Can your DS5 do arithmetic in arbitrary base? For example if you tell him that on Planet Zog the inhabitants have three digits* on each hand rather than five, so they do arithmetic with six playing the role ten plays for us, and then you show him a couple of two-digit example sums, can he immediately do multidigit addition and subtraction as reliably in base 6 as in base 10? For my DS there was a stage when he was quite reliable in base 10 but would get completely confused in any other base.
But I never bought manipulatives for him unless you count the linking elephants or the jar of counters, both bought when he was a baby and used occasionally for maths. For child-me, the Dienes stuff was tactically appealing (it used to be natural wood in those days!) and the multi-base stuff was a fascinating start for enrichment (I remember being asked to design a machine that would do sums taking input using blocks - remember this was before even calculators were familiar objects, never mind computers!). My teachers never, that I remember, made me use the blocks if I didn't want to. So I remember them with affection.
*if he's anything like mine this is necessary to let you opt out of a finger/thumb discussion
I was not taught any other base but 10, I'm not sure I even encountered the concept before adulthood! DH was. But I suspect that was in NZ.

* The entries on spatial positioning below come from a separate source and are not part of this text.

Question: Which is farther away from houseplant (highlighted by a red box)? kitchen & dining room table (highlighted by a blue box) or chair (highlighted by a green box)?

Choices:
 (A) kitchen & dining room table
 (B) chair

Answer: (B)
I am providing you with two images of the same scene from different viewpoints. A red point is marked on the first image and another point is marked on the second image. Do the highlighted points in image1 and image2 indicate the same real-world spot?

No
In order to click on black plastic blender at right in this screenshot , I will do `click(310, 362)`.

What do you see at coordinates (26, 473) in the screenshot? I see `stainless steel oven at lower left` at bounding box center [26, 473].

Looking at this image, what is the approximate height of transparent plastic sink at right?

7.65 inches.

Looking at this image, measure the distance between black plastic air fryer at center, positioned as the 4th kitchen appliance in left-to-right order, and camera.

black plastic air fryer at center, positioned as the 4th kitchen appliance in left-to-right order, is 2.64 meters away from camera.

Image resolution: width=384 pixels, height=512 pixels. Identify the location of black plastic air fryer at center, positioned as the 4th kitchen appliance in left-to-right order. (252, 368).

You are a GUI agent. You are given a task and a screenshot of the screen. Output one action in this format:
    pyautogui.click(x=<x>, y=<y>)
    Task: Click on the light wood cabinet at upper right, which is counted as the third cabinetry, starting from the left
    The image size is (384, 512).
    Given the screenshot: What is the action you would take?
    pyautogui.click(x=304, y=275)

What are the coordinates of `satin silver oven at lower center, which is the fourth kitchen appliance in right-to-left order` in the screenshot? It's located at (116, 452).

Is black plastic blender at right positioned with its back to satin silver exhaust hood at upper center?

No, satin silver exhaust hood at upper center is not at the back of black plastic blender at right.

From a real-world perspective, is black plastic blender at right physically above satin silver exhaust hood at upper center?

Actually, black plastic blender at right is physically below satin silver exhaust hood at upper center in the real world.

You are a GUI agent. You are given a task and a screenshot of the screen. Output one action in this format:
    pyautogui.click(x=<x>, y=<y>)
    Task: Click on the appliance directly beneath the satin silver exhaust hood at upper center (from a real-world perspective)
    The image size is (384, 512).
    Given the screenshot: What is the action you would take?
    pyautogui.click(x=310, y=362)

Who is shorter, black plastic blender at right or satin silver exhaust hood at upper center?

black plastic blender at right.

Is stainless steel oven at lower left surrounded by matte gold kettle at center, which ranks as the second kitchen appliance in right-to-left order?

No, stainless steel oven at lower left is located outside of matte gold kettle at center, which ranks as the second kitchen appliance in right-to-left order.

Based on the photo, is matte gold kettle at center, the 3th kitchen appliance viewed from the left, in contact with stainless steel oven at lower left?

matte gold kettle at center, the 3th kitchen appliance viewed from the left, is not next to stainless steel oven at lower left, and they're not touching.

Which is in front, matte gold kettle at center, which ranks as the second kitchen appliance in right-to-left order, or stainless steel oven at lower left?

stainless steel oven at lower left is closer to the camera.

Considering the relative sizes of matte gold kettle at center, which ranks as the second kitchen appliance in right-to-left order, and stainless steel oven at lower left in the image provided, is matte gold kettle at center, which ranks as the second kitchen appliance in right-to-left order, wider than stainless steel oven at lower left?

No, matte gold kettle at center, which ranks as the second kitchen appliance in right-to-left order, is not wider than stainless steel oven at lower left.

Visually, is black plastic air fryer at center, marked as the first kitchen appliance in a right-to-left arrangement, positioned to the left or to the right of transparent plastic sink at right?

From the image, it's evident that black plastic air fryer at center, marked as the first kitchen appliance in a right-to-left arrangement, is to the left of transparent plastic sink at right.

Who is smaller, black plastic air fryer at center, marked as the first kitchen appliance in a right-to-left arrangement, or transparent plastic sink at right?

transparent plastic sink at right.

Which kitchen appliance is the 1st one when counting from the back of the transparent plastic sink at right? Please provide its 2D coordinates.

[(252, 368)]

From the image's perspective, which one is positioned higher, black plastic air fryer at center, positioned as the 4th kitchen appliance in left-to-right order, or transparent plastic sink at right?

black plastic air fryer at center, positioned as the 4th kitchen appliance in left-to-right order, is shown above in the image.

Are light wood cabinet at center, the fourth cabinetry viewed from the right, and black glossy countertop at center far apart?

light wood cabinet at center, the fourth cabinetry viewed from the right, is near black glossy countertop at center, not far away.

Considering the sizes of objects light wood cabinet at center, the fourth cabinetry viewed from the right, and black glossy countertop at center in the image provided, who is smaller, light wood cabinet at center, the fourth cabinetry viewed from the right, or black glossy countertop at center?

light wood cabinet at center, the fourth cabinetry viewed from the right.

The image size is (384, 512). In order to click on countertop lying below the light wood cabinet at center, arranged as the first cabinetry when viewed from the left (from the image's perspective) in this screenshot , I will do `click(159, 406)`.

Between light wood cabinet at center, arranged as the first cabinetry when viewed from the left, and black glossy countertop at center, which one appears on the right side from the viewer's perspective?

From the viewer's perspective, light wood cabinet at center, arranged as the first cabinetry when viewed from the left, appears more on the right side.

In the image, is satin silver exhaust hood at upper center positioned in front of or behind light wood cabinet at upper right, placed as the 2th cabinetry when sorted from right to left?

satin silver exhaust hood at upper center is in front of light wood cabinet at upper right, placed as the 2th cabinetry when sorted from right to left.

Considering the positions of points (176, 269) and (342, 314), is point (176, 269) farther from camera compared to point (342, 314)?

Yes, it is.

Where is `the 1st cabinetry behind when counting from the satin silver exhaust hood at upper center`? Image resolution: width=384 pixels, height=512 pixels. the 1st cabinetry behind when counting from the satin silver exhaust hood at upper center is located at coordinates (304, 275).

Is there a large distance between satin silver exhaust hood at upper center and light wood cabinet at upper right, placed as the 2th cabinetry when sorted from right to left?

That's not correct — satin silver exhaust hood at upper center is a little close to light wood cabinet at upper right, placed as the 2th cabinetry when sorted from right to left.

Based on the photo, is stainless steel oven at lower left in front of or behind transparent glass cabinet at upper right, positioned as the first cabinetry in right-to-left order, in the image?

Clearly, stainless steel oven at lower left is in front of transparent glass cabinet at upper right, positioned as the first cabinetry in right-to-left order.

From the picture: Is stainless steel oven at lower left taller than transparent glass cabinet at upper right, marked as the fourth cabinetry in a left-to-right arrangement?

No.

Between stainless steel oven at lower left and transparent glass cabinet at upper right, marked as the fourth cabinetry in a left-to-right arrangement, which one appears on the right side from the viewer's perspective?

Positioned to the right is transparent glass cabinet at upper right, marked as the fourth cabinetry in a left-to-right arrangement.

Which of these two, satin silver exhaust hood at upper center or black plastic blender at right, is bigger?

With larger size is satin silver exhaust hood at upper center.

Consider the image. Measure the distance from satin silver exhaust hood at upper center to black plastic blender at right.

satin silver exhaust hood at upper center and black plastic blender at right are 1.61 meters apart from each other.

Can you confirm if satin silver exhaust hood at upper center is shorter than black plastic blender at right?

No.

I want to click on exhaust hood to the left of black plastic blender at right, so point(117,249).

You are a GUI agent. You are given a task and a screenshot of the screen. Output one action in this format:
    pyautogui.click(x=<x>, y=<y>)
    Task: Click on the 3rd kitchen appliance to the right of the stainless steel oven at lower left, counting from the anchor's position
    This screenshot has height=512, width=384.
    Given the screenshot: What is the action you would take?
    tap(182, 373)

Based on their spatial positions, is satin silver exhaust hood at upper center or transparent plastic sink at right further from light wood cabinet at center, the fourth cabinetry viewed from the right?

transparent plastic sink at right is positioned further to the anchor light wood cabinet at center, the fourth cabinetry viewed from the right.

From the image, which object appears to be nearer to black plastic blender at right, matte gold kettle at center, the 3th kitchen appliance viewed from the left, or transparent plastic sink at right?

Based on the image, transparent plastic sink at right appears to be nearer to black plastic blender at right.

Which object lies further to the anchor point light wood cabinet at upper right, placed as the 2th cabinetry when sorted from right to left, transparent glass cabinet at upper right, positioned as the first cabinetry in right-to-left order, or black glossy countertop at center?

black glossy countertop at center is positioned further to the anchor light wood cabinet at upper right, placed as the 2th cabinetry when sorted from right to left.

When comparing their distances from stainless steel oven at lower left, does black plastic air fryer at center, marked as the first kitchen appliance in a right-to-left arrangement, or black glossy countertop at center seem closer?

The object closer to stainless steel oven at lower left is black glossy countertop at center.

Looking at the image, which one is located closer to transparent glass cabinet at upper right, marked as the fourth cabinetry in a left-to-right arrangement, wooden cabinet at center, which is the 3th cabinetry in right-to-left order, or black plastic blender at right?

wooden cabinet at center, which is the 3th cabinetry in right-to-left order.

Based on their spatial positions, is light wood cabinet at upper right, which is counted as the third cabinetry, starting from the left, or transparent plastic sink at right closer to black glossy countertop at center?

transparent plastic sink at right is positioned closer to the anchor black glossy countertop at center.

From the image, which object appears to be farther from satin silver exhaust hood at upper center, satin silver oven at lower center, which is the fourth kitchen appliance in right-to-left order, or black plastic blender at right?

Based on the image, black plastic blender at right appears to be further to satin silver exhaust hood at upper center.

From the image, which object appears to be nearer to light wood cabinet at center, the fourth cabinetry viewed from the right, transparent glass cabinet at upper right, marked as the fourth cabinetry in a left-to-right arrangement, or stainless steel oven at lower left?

These days children in the UK don't meet it either (until they meet base 2 in the context of computer science if they're lucky); the Dienes MAB stuff I was talking about was briefly fashionable in the 70s, and even then not many schools used it. Still, it's great stuff to do with children who'd enjoy it!
It's not that I don't grasp the concept. I just feel like it's adding too many extra steps to what's as simple as math? ... probably the same reason why I (and DS5) have serious issues with Kindergarten homework. It's too much hands on and not much math that would move us forward.
This was the exact problem that DD had with math during preK through about 5th grade. She has (maybe always??) thought abstractly/symbolically without needing manipulatives, so to her, the entire concept of a physical, three-dimensional representation felt weird and unnecessary-- and it freaked her out and made her feel like "oh, well, what the heck is THIS for??"
I still remember how fascinating it was to my 13-yo self to learn binary and base-8 math during my first forays into computer programming. It was AWESOME.
My DD thought I was hilarious when I sang Tom Lehrer's New Math...
(He discusses regrouping in another 'base' system towards the end of the song. It's very charming/funny.)